* [What is being asked]:
The lines to retype are the one with "GLMRI Executive Director" and all that follow it to the end of the entries below; copy them exactly and nothing else.

START Source data

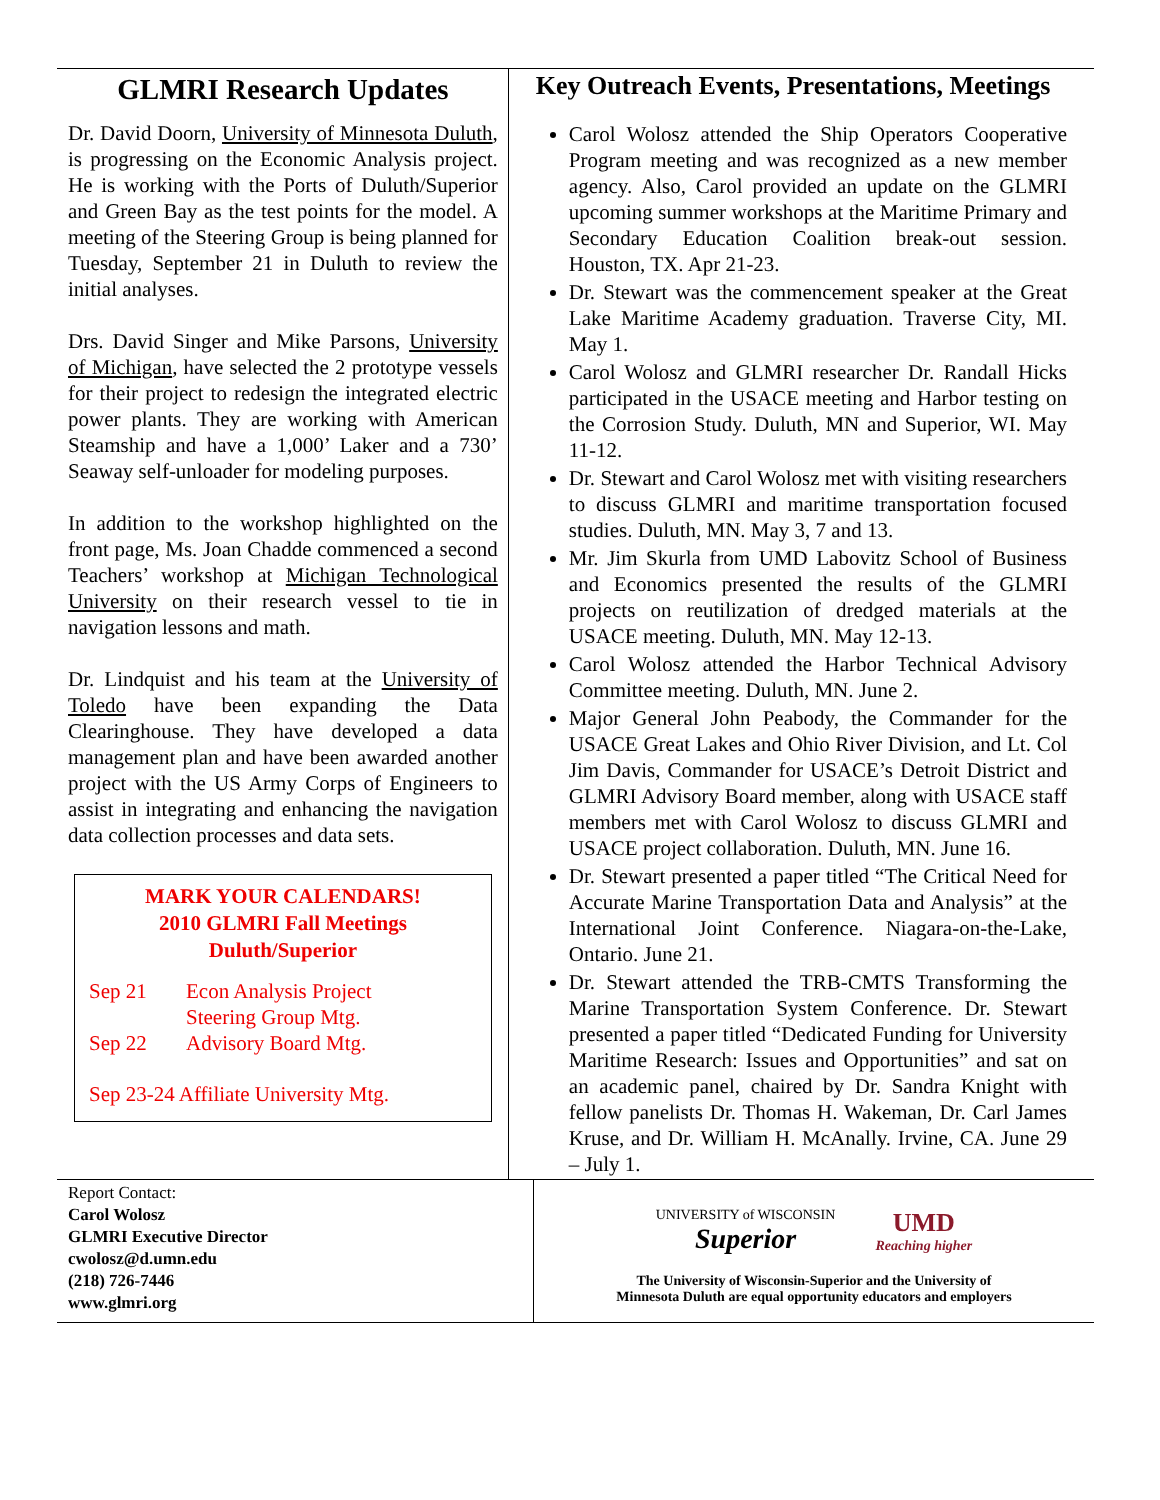GLMRI Research Updates
Dr. David Doorn, University of Minnesota Duluth, is progressing on the Economic Analysis project. He is working with the Ports of Duluth/Superior and Green Bay as the test points for the model. A meeting of the Steering Group is being planned for Tuesday, September 21 in Duluth to review the initial analyses.
Drs. David Singer and Mike Parsons, University of Michigan, have selected the 2 prototype vessels for their project to redesign the integrated electric power plants. They are working with American Steamship and have a 1,000’ Laker and a 730’ Seaway self-unloader for modeling purposes.
In addition to the workshop highlighted on the front page, Ms. Joan Chadde commenced a second Teachers’ workshop at Michigan Technological University on their research vessel to tie in navigation lessons and math.
Dr. Lindquist and his team at the University of Toledo have been expanding the Data Clearinghouse. They have developed a data management plan and have been awarded another project with the US Army Corps of Engineers to assist in integrating and enhancing the navigation data collection processes and data sets.
MARK YOUR CALENDARS!
2010 GLMRI Fall Meetings
Duluth/Superior
Sep 21 Econ Analysis Project
Steering Group Mtg.
Sep 22 Advisory Board Mtg.
Sep 23-24 Affiliate University Mtg.
Key Outreach Events, Presentations, Meetings
Carol Wolosz attended the Ship Operators Cooperative Program meeting and was recognized as a new member agency. Also, Carol provided an update on the GLMRI upcoming summer workshops at the Maritime Primary and Secondary Education Coalition break-out session. Houston, TX. Apr 21-23.
Dr. Stewart was the commencement speaker at the Great Lake Maritime Academy graduation. Traverse City, MI. May 1.
Carol Wolosz and GLMRI researcher Dr. Randall Hicks participated in the USACE meeting and Harbor testing on the Corrosion Study. Duluth, MN and Superior, WI. May 11-12.
Dr. Stewart and Carol Wolosz met with visiting researchers to discuss GLMRI and maritime transportation focused studies. Duluth, MN. May 3, 7 and 13.
Mr. Jim Skurla from UMD Labovitz School of Business and Economics presented the results of the GLMRI projects on reutilization of dredged materials at the USACE meeting. Duluth, MN. May 12-13.
Carol Wolosz attended the Harbor Technical Advisory Committee meeting. Duluth, MN. June 2.
Major General John Peabody, the Commander for the USACE Great Lakes and Ohio River Division, and Lt. Col Jim Davis, Commander for USACE’s Detroit District and GLMRI Advisory Board member, along with USACE staff members met with Carol Wolosz to discuss GLMRI and USACE project collaboration. Duluth, MN. June 16.
Dr. Stewart presented a paper titled “The Critical Need for Accurate Marine Transportation Data and Analysis” at the International Joint Conference. Niagara-on-the-Lake, Ontario. June 21.
Dr. Stewart attended the TRB-CMTS Transforming the Marine Transportation System Conference. Dr. Stewart presented a paper titled “Dedicated Funding for University Maritime Research: Issues and Opportunities” and sat on an academic panel, chaired by Dr. Sandra Knight with fellow panelists Dr. Thomas H. Wakeman, Dr. Carl James Kruse, and Dr. William H. McAnally. Irvine, CA. June 29 – July 1.
Report Contact:
Carol Wolosz
GLMRI Executive Director
cwolosz@d.umn.edu
(218) 726-7446
www.glmri.org
UNIVERSITY of WISCONSIN
Superior UMD
Reaching higher
The University of Wisconsin-Superior and the University of
Minnesota Duluth are equal opportunity educators and employers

END Source data

* [Reply to the exercise]:
GLMRI Executive Director
cwolosz@d.umn.edu
(218) 726-7446
www.glmri.org
UNIVERSITY of WISCONSIN
Superior UMD
Reaching higher
The University of Wisconsin-Superior and the University of
Minnesota Duluth are equal opportunity educators and employers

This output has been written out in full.